Animals receiving BIBW 2992 with or without radiation tolerated the drug well (body weight measured weekly as indicator of well being). Common side effects were erythema of the mouth and diarrhea as described before by Schütze et al. [16]. After an application period of approximately 73 days within the first experiment animals started to lose body weight and died or needed to be sacrificed due to reduced general condition. Therefore we reduced the BIBW 2992 dose for the local tumour control experiment to 22.5 mg/kg b.w.. For early clinical studies on systemic treatment alone (without radiotherapy) the same side effects (erythema and diarrhea) have been observed [34-36] and resemble experiences with other TK-inhibitors like gefitinib or erlotinib [37,38].

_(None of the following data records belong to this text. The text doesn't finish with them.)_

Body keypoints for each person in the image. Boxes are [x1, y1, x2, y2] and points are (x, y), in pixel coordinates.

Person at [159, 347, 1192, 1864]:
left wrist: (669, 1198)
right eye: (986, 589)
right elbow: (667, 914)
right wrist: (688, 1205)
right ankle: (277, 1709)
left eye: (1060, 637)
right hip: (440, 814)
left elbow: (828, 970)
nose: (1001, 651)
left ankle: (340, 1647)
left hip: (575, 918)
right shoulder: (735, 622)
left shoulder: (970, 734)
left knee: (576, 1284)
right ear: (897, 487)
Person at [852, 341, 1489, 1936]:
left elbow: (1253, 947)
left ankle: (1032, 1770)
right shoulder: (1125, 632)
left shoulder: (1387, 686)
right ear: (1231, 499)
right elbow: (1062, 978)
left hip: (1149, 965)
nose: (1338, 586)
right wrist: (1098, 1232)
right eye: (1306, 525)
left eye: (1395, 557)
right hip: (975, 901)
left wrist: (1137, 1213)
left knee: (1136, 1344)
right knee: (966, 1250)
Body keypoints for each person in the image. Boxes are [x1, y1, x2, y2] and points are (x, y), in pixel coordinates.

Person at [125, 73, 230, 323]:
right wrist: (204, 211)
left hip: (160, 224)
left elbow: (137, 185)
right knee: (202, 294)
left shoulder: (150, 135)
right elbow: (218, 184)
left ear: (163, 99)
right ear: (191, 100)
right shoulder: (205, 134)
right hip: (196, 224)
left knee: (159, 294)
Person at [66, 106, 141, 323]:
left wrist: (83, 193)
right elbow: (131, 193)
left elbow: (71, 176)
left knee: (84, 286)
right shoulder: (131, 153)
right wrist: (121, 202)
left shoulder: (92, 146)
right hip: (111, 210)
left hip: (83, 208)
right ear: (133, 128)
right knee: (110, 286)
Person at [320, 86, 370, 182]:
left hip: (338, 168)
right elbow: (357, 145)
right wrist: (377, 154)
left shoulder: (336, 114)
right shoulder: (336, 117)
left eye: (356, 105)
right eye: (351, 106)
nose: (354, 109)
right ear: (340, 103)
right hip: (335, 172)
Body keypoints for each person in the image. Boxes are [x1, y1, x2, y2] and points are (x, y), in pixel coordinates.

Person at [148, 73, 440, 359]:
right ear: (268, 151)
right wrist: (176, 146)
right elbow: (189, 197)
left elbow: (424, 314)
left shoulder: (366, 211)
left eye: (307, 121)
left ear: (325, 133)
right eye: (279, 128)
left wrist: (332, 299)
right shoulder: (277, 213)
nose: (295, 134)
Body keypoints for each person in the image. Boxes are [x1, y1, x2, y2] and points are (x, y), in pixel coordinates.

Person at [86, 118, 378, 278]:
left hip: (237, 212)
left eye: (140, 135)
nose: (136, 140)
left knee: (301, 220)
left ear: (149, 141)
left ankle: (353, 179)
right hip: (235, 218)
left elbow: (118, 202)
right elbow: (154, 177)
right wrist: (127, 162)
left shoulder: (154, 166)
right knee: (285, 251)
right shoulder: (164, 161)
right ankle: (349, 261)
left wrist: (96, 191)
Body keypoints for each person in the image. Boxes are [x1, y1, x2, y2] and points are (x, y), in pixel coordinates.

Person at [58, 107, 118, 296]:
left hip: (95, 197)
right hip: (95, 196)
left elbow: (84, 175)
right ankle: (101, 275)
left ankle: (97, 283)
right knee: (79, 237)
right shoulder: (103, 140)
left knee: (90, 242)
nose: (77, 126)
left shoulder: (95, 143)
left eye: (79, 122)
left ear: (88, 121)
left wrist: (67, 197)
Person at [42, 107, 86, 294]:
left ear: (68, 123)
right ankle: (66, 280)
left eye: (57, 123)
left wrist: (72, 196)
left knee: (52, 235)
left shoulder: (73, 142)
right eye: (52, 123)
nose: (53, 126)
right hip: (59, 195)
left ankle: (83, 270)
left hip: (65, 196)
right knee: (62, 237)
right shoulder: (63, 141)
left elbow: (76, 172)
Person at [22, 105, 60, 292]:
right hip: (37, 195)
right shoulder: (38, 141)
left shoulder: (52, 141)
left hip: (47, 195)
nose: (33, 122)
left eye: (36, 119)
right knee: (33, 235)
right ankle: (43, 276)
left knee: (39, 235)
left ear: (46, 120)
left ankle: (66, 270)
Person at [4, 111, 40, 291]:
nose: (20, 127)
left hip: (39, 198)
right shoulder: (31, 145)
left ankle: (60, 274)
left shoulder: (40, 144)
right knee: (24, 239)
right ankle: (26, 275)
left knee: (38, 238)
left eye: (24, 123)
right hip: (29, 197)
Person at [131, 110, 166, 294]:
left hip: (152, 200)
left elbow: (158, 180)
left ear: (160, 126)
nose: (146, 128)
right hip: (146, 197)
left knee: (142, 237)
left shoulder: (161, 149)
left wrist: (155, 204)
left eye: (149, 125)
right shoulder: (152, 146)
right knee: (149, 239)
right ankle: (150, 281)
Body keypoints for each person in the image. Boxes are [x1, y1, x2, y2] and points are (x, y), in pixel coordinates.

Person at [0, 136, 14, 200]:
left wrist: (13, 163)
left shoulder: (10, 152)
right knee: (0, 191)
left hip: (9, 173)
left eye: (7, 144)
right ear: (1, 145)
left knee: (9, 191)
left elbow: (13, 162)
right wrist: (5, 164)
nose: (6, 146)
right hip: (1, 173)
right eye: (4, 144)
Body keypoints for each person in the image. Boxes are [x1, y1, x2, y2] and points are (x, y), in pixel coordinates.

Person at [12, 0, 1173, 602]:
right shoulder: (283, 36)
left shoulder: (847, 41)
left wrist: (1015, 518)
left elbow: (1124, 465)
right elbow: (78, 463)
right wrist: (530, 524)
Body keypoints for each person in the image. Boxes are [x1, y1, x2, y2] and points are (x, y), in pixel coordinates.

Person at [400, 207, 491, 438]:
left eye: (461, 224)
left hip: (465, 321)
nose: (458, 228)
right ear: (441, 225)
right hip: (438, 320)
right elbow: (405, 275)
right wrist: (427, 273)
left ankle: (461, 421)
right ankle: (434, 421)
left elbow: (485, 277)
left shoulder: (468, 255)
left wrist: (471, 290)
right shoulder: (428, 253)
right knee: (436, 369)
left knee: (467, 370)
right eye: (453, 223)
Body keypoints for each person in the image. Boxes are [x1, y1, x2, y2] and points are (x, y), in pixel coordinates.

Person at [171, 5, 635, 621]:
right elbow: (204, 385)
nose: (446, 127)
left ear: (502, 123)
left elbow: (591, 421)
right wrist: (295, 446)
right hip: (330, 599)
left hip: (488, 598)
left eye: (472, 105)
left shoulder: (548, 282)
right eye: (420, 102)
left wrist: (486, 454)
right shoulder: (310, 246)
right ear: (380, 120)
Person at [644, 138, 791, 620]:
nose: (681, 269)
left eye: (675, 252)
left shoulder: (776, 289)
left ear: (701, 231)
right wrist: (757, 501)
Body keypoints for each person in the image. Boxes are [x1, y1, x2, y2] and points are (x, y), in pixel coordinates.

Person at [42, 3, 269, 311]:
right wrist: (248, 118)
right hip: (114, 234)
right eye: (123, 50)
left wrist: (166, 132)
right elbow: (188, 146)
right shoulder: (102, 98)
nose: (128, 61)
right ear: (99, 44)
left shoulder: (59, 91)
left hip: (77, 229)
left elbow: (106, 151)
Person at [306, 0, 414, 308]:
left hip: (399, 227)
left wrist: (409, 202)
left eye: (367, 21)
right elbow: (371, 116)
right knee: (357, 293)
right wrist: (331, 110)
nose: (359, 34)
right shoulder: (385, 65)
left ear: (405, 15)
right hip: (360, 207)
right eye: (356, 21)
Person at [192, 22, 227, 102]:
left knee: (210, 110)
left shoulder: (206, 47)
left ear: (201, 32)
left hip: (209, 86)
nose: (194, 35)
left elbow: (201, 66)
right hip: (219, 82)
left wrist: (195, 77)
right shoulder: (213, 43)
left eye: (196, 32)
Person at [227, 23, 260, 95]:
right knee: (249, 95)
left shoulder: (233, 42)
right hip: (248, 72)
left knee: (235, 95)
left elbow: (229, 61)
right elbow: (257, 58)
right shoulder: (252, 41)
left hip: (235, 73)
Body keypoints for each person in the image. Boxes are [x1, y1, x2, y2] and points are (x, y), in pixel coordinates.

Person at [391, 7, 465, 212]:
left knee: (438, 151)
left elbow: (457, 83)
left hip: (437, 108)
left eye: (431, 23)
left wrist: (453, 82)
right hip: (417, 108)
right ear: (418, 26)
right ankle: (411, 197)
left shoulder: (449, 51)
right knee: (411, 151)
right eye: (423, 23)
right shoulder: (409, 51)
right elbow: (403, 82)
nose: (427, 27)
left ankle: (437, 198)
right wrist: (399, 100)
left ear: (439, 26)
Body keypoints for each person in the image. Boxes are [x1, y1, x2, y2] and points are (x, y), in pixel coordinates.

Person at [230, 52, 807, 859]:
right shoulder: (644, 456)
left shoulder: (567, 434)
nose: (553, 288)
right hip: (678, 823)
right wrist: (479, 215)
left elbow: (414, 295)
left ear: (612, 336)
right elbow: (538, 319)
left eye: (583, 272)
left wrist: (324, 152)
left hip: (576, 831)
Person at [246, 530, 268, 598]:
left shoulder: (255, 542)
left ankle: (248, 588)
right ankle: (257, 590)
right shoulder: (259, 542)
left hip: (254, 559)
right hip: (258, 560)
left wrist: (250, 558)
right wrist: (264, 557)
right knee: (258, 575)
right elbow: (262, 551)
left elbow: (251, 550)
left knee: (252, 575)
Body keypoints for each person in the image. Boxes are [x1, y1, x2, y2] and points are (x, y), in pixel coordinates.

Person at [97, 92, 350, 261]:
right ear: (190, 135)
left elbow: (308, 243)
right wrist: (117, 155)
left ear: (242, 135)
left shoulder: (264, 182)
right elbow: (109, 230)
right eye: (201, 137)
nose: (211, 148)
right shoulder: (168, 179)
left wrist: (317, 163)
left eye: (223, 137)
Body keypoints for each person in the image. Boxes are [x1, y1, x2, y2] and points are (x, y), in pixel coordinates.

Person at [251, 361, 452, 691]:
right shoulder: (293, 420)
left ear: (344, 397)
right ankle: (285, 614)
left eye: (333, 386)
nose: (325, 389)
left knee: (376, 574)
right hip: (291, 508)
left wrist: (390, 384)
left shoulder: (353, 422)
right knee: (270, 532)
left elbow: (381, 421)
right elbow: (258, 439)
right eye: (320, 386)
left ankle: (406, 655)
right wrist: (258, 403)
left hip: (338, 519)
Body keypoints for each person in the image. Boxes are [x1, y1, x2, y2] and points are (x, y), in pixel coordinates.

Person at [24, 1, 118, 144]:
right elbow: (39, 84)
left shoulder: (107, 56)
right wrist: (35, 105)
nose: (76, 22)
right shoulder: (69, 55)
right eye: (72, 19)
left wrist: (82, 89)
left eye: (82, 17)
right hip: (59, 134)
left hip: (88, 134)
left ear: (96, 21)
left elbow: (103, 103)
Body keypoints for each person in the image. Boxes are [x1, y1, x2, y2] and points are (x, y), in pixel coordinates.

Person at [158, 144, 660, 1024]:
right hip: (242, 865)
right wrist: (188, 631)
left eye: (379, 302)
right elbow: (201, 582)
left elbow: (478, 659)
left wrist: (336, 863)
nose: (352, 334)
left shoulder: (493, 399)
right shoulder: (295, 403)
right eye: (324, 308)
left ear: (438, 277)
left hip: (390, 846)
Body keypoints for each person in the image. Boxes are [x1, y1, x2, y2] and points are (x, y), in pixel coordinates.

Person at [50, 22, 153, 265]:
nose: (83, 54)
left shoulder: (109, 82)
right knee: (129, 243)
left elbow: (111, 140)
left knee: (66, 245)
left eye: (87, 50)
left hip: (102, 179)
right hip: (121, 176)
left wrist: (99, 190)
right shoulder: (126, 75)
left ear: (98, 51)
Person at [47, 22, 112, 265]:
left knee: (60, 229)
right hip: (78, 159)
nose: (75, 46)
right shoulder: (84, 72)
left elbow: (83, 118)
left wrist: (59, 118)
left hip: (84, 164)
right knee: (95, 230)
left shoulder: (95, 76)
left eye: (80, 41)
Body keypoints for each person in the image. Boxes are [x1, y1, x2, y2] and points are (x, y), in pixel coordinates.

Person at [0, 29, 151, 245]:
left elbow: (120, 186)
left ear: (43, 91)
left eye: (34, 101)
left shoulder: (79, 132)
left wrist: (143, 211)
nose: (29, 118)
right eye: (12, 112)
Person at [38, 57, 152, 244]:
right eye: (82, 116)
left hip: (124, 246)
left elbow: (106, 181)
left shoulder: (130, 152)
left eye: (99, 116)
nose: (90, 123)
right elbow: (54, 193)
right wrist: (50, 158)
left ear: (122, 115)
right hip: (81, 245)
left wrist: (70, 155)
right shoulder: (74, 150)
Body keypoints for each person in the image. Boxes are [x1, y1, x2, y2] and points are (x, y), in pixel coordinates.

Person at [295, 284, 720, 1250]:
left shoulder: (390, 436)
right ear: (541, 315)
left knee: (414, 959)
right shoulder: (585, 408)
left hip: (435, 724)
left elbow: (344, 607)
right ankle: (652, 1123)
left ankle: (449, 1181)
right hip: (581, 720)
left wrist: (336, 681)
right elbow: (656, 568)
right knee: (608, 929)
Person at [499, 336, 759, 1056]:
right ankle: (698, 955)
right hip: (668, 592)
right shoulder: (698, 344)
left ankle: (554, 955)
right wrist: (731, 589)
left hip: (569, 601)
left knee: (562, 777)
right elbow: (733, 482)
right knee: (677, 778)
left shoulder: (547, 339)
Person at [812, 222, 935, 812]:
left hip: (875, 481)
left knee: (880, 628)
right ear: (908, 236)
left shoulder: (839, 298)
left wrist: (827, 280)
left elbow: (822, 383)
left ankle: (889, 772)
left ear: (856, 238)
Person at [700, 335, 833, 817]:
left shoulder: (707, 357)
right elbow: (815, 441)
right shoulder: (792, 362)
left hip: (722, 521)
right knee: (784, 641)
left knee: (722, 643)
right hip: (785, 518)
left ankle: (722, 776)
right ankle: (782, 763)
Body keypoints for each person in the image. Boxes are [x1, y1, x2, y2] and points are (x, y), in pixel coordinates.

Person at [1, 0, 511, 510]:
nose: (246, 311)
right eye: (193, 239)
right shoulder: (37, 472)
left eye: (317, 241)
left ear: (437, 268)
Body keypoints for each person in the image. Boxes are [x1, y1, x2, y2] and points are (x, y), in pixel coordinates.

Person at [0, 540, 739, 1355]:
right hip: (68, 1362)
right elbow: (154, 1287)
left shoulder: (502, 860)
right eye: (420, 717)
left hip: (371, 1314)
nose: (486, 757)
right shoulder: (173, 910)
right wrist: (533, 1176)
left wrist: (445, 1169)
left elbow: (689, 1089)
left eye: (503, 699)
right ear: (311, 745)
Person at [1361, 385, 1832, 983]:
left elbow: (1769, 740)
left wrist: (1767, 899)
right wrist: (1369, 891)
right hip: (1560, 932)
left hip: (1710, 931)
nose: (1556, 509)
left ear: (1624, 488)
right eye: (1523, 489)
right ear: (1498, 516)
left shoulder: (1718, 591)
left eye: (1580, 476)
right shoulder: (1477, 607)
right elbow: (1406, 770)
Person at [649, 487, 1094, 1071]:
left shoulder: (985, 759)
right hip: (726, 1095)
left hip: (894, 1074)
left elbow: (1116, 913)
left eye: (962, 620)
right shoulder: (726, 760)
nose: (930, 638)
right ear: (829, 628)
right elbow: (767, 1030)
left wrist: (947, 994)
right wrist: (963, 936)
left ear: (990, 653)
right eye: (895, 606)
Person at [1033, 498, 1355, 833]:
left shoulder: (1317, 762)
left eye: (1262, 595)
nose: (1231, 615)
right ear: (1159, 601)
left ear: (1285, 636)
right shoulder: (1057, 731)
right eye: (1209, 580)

It can only be speculated which reasons underly the missing translation of the positive effect on tumour growth into improvement of local tumour control for TK-inhibitors in comparison to antibodies like for example cetuximab. One potential reason could still be an alternative signal transduction. Hu et al. [39] reported a cross talk of the EGFR with the insulin-like growth factor receptor (IGF1R) [39]. Incubating tumour cells with gefitinib or erlotinib led to an increased heterodimerisation of IGF1R and EGFR resulting in a pronounced IGF1R-activation and therefore amplified activation of downstream mediators [1,40,41]. In these in-vitro experiments, the induced resistance to EGFR-TKI could be overcome by IGF1R-inhibitors [1,40,41]. Independent on the biological reasons, the differential effect of BIBW 2992 on tumour proliferation versus local tumour control is finally caused by a missing net effect on cancer stem cells. This is based on the knowledge that all cancer stem cells need to be eliminated to cure a tumour and that a single surviving cancer stem cell after treatment can cause a recurrence, thus making tumour control experiments to an indirect measure of CSC survival in situ [42]. It is interesting to note that BIBW 2992 in vitro does inactivate clonogenic cells in UT-SCC-15 and UT-SCC-14 independent from the irradiation effect (Table 2). If this independent clonogenic cell kill would translate into an inactivation of cancer stem cells in vivo, one would have expected an improvement of local tumour control by the combined treatment. Reasons for the missing translation might be that BIBW 2992 and irradiation preferentially target the same tumour cell population, thus diluting the cytotoxic effect of BIBW 2992 when combining these treatments.

Conclusion

The present experiments show a heterogeneous effect of the ErbB family TK inhibitor BIBW 2992 on tumour growth in 5 different tumour models for drug application alone as well as in combination with a fractionated radiotherapy. The major effect on tumour growth in UT-SCC-15 tumours did not translate into an improvement of local tumour control. Along with previous experiments on combined fractionated irradiation and EGFR-TK inhibition, it appears likely that TKI do not affect survival of tumour cells that can cause recurrences but can lead to a good palliative effect by proloning tumour growth for a reasonable amount of time.